Marching to Vegas: Analyzing Arizona State’s TurnaroundPosted by AMurawa on January 11th, 2013
From the moment it was first rumored, the relocation of the conference tournament to Las Vegas has created quite a buzz among Pac-12 basketball fans. Adam Butler (@pachoopsAB) of PacHoops will be here every week as he offers his unique perspective along our March to Vegas.
Back to our regularly scheduled M2V. Last week’s peek into the Sun Devils and their success to date was interrupted by the Monitor Mishap in McKale. That subject has run its course and so we find ourselves back to examining how a 10-win team 10 months ago finds itself well beyond that mark with more than half of the 2012-13 season remaining.

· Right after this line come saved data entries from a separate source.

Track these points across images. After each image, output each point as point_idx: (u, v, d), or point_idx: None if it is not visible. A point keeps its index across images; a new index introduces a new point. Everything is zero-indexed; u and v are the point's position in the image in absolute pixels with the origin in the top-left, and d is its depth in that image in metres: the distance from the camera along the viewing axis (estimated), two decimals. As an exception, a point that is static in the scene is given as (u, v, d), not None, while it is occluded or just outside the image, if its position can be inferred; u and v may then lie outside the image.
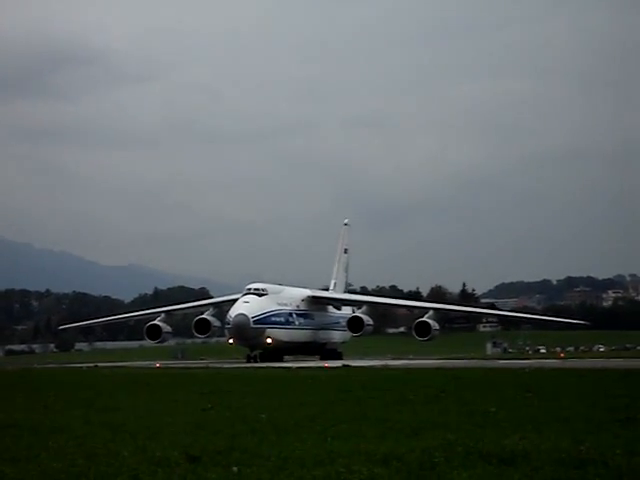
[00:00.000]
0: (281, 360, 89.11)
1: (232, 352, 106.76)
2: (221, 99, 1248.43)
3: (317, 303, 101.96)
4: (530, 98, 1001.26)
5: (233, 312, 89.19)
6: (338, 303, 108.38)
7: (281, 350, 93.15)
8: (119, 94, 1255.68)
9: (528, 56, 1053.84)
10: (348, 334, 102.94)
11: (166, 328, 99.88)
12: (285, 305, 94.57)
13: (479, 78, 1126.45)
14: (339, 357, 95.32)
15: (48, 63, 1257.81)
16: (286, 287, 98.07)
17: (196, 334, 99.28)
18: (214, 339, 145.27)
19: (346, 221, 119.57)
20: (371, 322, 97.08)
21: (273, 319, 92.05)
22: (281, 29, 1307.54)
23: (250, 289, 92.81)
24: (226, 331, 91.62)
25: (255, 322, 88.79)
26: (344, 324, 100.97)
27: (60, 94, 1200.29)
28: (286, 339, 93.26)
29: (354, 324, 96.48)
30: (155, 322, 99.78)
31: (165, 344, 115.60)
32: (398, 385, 31.73)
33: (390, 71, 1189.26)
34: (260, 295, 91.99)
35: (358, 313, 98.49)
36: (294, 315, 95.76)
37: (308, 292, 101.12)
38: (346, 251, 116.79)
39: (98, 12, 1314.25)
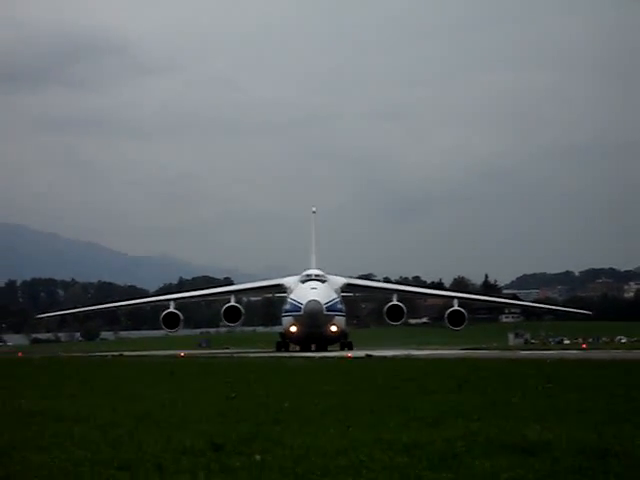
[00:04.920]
0: (288, 350, 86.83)
1: (256, 341, 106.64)
2: (243, 90, 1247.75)
3: (352, 291, 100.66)
4: (553, 90, 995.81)
5: (302, 298, 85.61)
6: (373, 292, 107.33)
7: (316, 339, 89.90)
8: (142, 85, 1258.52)
9: (551, 48, 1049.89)
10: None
11: (181, 316, 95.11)
12: (336, 293, 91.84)
13: (501, 69, 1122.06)
14: (350, 347, 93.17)
15: (72, 53, 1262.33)
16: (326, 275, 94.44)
17: (226, 322, 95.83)
18: (239, 328, 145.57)
19: (314, 209, 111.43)
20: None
21: (338, 307, 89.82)
22: (303, 20, 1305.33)
23: (310, 275, 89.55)
24: (288, 318, 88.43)
25: (327, 309, 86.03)
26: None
27: (84, 84, 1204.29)
28: (343, 327, 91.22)
29: (393, 313, 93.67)
30: (172, 310, 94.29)
31: (187, 333, 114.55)
32: (420, 375, 31.75)
33: (412, 62, 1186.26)
34: (322, 282, 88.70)
35: (396, 301, 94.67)
36: (342, 303, 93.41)
37: (344, 280, 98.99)
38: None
39: (122, 3, 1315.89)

The first thing that comes to mind when thinking about ASU is
the blondes on Mill Avenue the speed at which they play. A byproduct of Herb Sendek’s system and his desire to minimize possessions and win the ball game on the defensive end, they’re slow. For his career, Sendek teams have averaged an adjusted tempo (AdjT) of 63.5 (stats back to 2003). That’s to say these squads (split between six-plus years at ASU and four at NC State) average about 64 possessions a game. For additional context, that generally ranks amongst the 150 “slower” teams in the country; the bottom half of college basketball. This, however, does not necessarily dictate success or failure. By no means at all. The past four NCAA champions have had AdjT of 66.2, 65.4, 65.5, and 73.9. No, AdjT in and of itself is a far cry from defining whether a team is successful, but knowing what Sendek’s teams have previously done in this category and knowing he made it well-known they were going to turn up the tempo, it’s certainly worth examining their newfound success. Thus, comparing Sendek’s historical tempo (63.5) to his team’s current and declared increased tempo (66.5), we find that he’s upped that pace by three possessions per game. I’ll go ahead and assume that Arizona State is not winning more games by garnering three additional possessions a game. That’s a max of twelve points if you’re Larry Johnsoning it. Unlikely.
But what are they doing with those three additional shot clocks? Are they more effective? A peek at their effective field goal percentage tells us that the Devils have only upped that statistic (defined loosely as points per attempt, very loosely) by less than one percentage point. That’s statistically irrelevant and the Devils haven’t necessarily changed strategies. They’re actually shooting fewer three-pointers this year, a significant factor when evaluating the value of a given shot. As we glance down the line of all other offensive statistics, we only find that the Devils are right about the same team. So, for all the talk of increased tempo, what’s changed?
As it were, the Devils have managed to play better defense! Their best defense, in fact, since their last winning season in 2010. Great Sendek’s Raven, they’re just playing defense!? Isn’t that just what the Herbivores have been doing since the beginning of time? I mean, any school combining for just 22 wins over two seasons is arguably not playing much of anything except for underdog. But seriously, this comes as a big surprise to me, a metric I declined to notice, considering it’s the staple of these teams. Granted, they still shoot just 27% of their shots within the first 10 seconds of the possession (compared to 22% and 27% the past two seasons); which is to say they don’t exactly want to go too quickly. But we can’t discredit the fact that the Devils are greatly improved defenders. A fact Herb’s grinning about.
At 14-2, much has been made of the Devils’ schedule strength and with good reason. They play something hovering around the 300+ level, which is a really good number if you’re an aspiring offensive lineman. Oregon State has been their toughest game to date (by my own combination of KenPom rating and the fact that it was an away game, we call this the ButIndex), and the Beavers didn’t exactly strike fear into the Devils’ heart. But here’s the thing, and in my estimation it’s the most important statistic when push comes to shove: wins. All of the advanced stats go into predicting just how good the Sun Devils can or will be, but winning matters. They won that one at Oregon State and they’ll have yet another challenge this weekend as they head to Matt Court for a red hot Oregon team. Do they have what it takes to win? Well, evidently they have the defense.